The new weed science—as pioneered by Liebman at Iowa
State, Dr. David Mortensen at Penn State and many others—adopts
what Liebman has dubbed the "many little hammers"
approach—marshalling a wide variety of weed management
methods that together can weaken and reduce weed populations
over time. The ultimate goal, Davis argues, is to assemble
a truly integrated, "multi-tactic weed management system"
including everything from improved mechanical implements (like
more flexible cultivators) to biological management strategies
(like protecting insects that eat weed seeds) to microbiological
effects (like encouraging microbes that hasten weed seed decay).

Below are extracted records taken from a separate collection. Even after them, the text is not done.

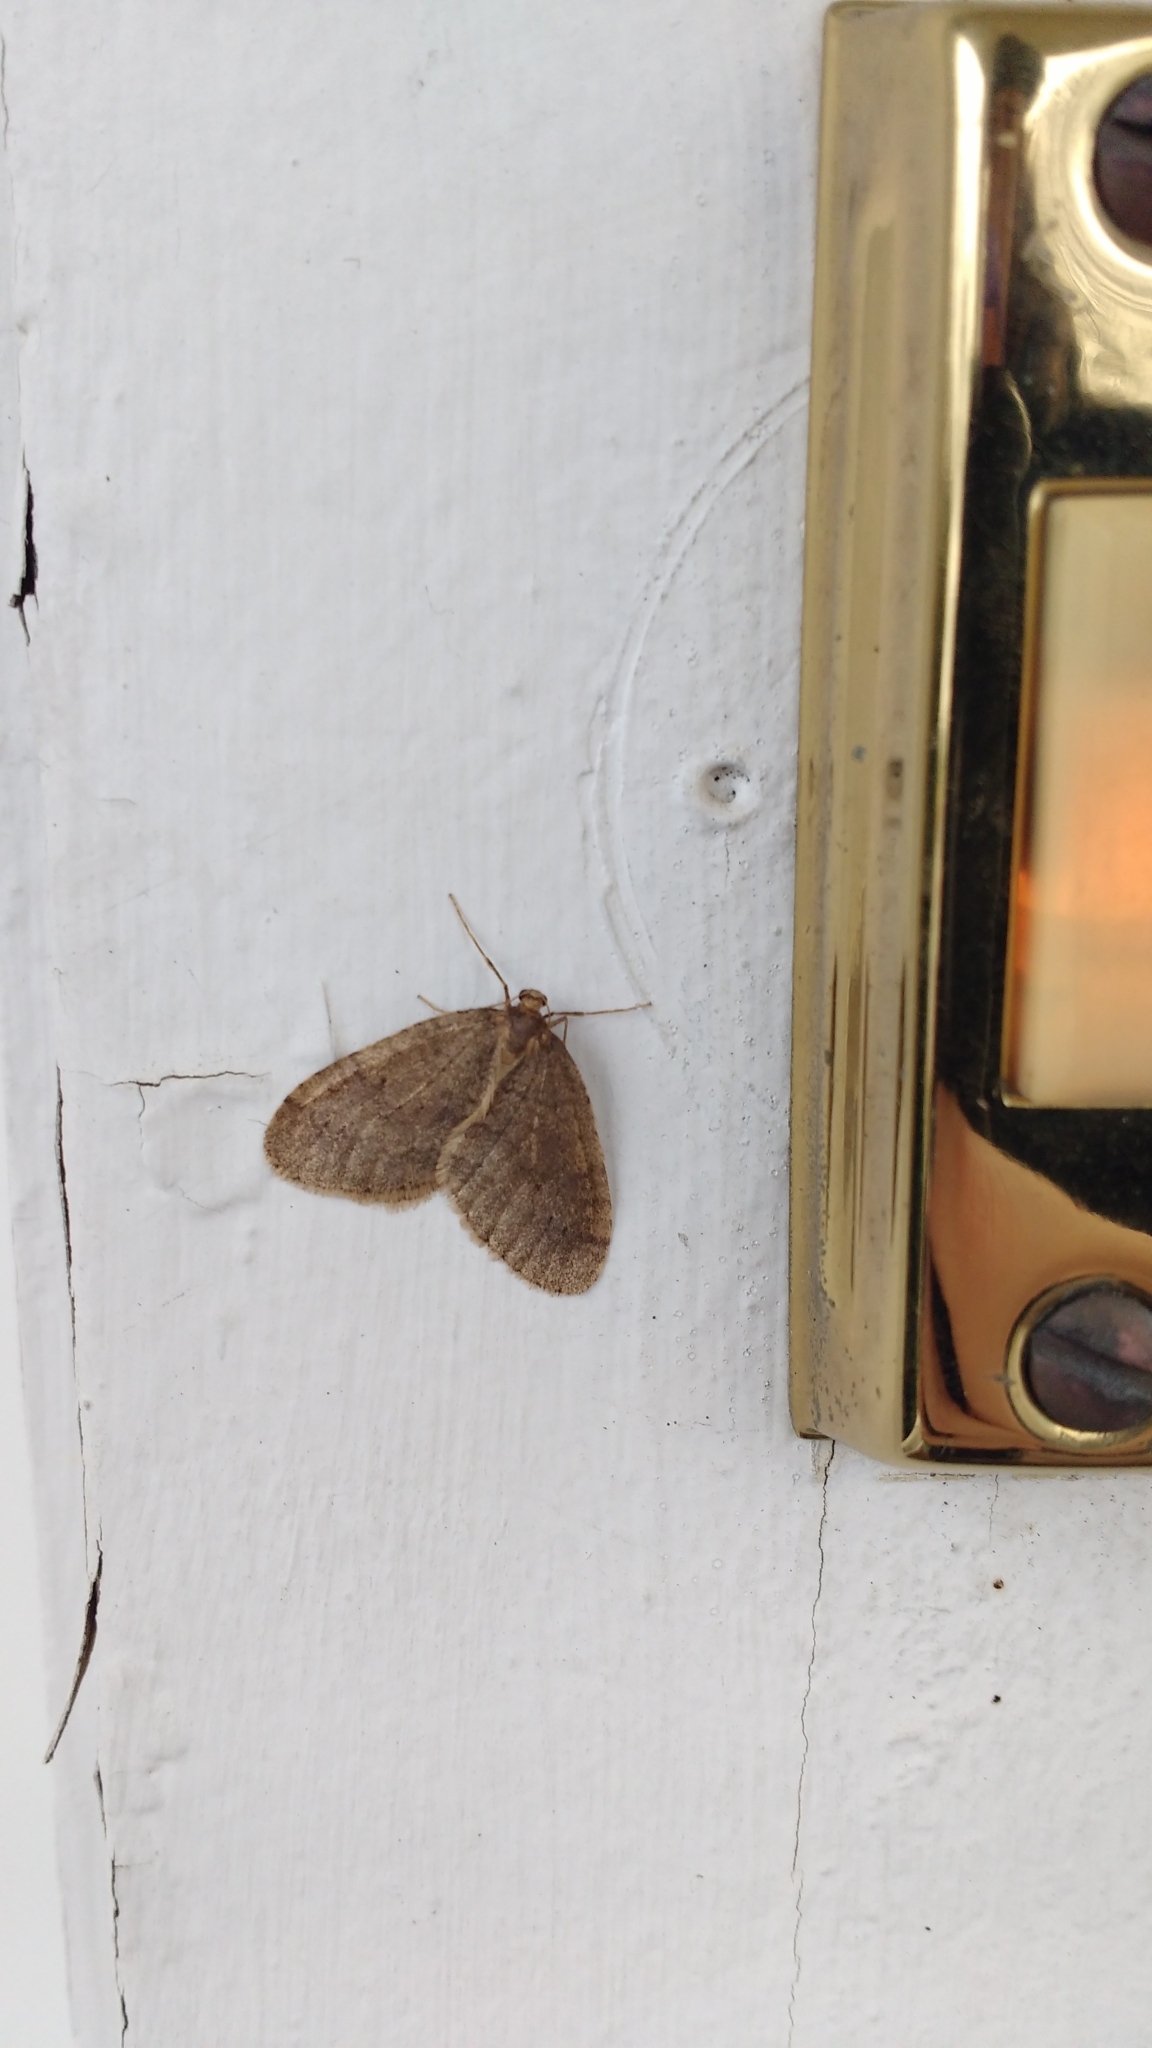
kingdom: Animalia
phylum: Arthropoda
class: Insecta
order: Lepidoptera
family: Geometridae
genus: Operophtera
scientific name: Operophtera brumata
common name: Winter moth
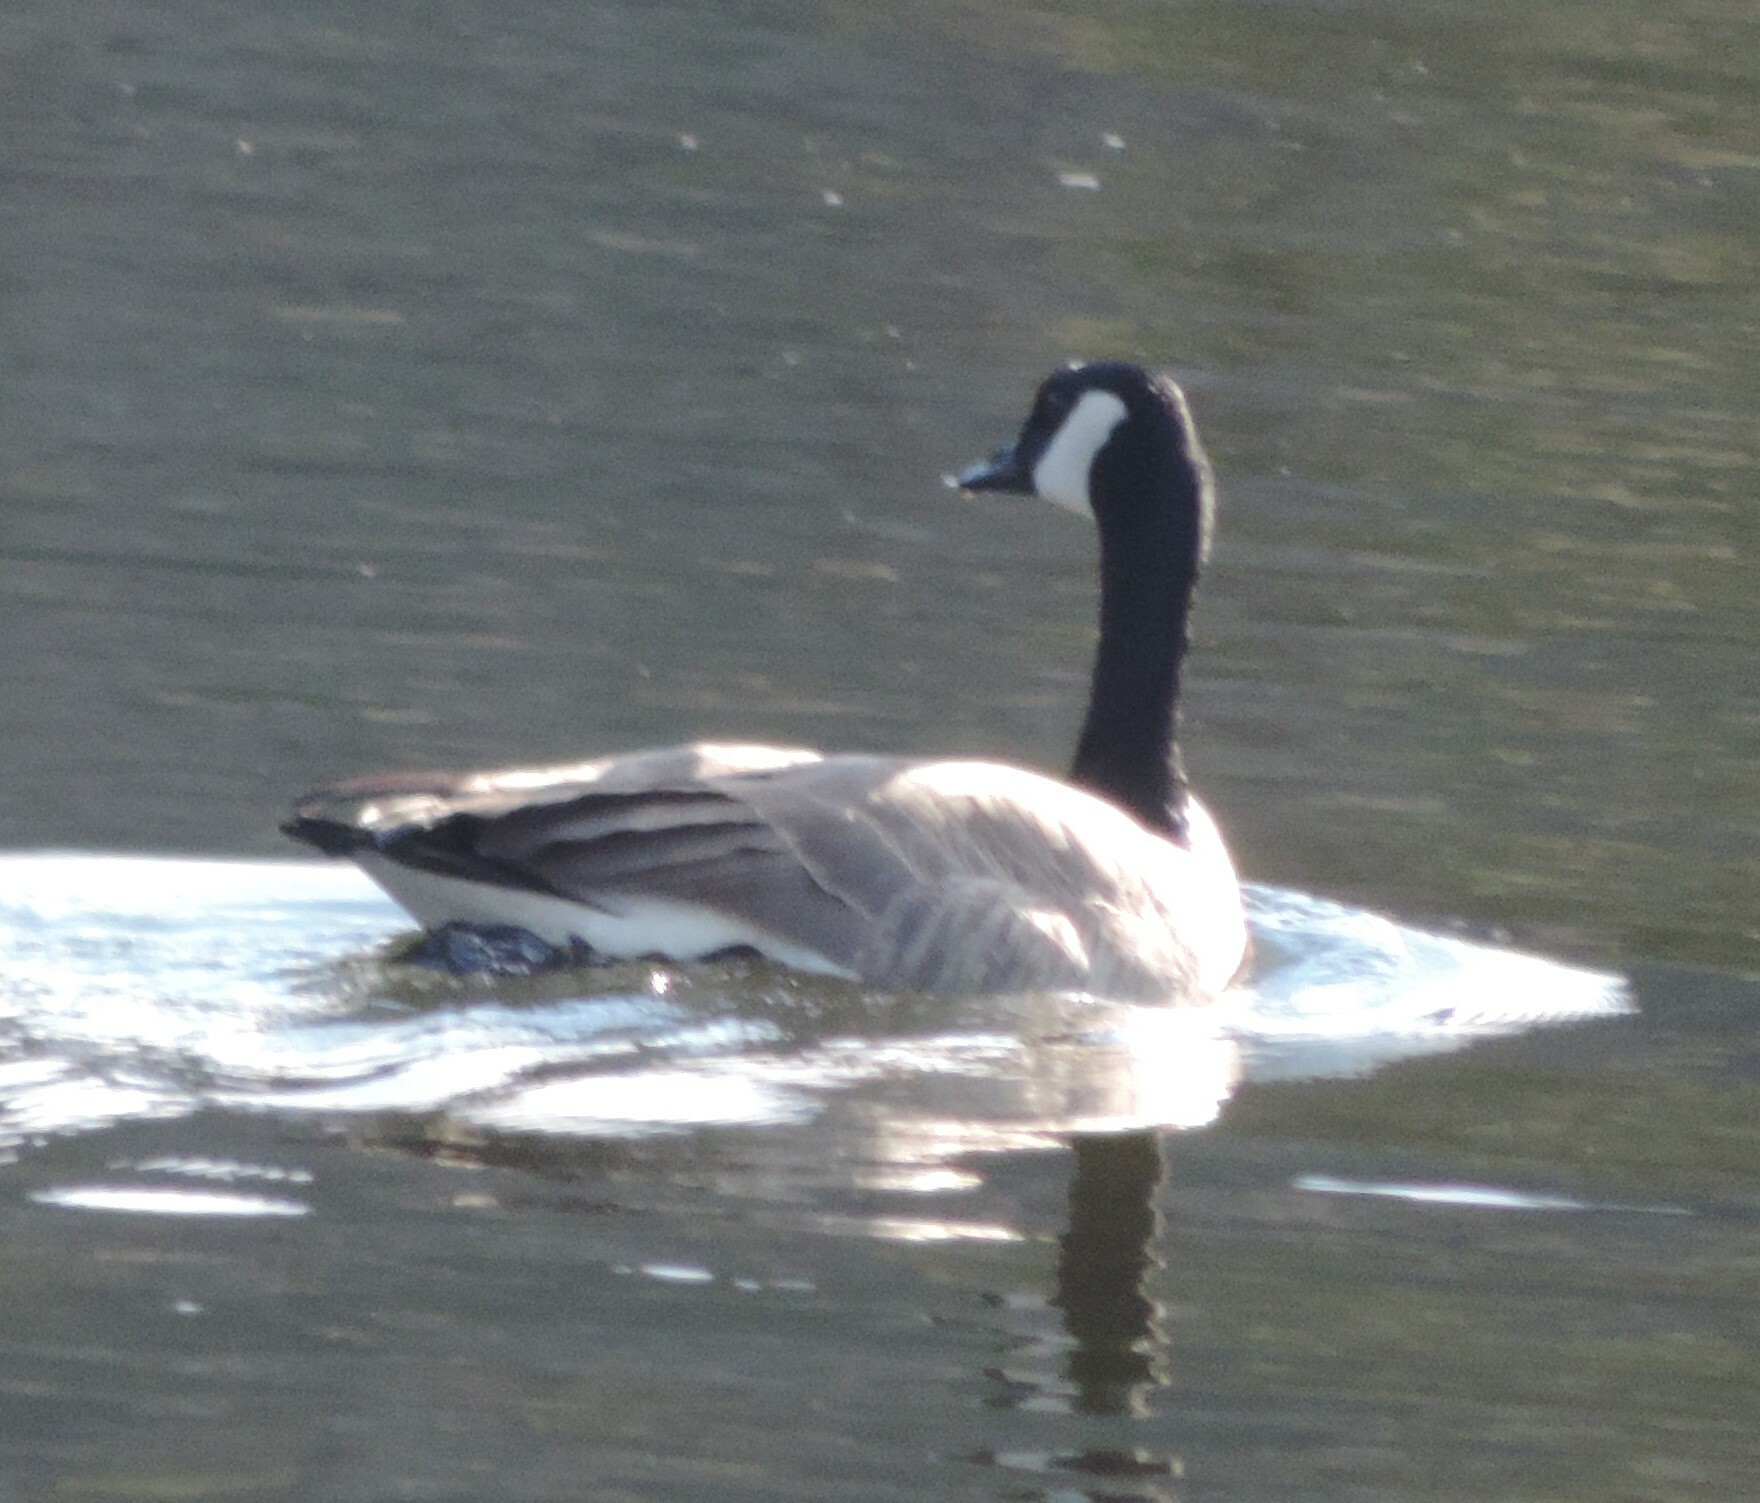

In contrast to technologies like Roundup Ready, integrated
weed management seeks to improve farmers' bottom line by widening
their skills and knowledge, rather than by inviting them to
buy expensive patented inputs. "Farmers have made a Faustian
bargain with the input suppliers," Davis observes. "They're
accepting pay as heavy equipment operators rather than as
ecological system managers. I think that's sad for a couple
of reasons, first because they're never going to make a good
living doing that, and second because it doesn't seem like
a very interesting way to farm.
"I look at [integrated weed management] as a way of
doing an end-run around the input suppliers. You ought to
be paying yourself for being a good manager rather than paying
someone else to supply you with inputs."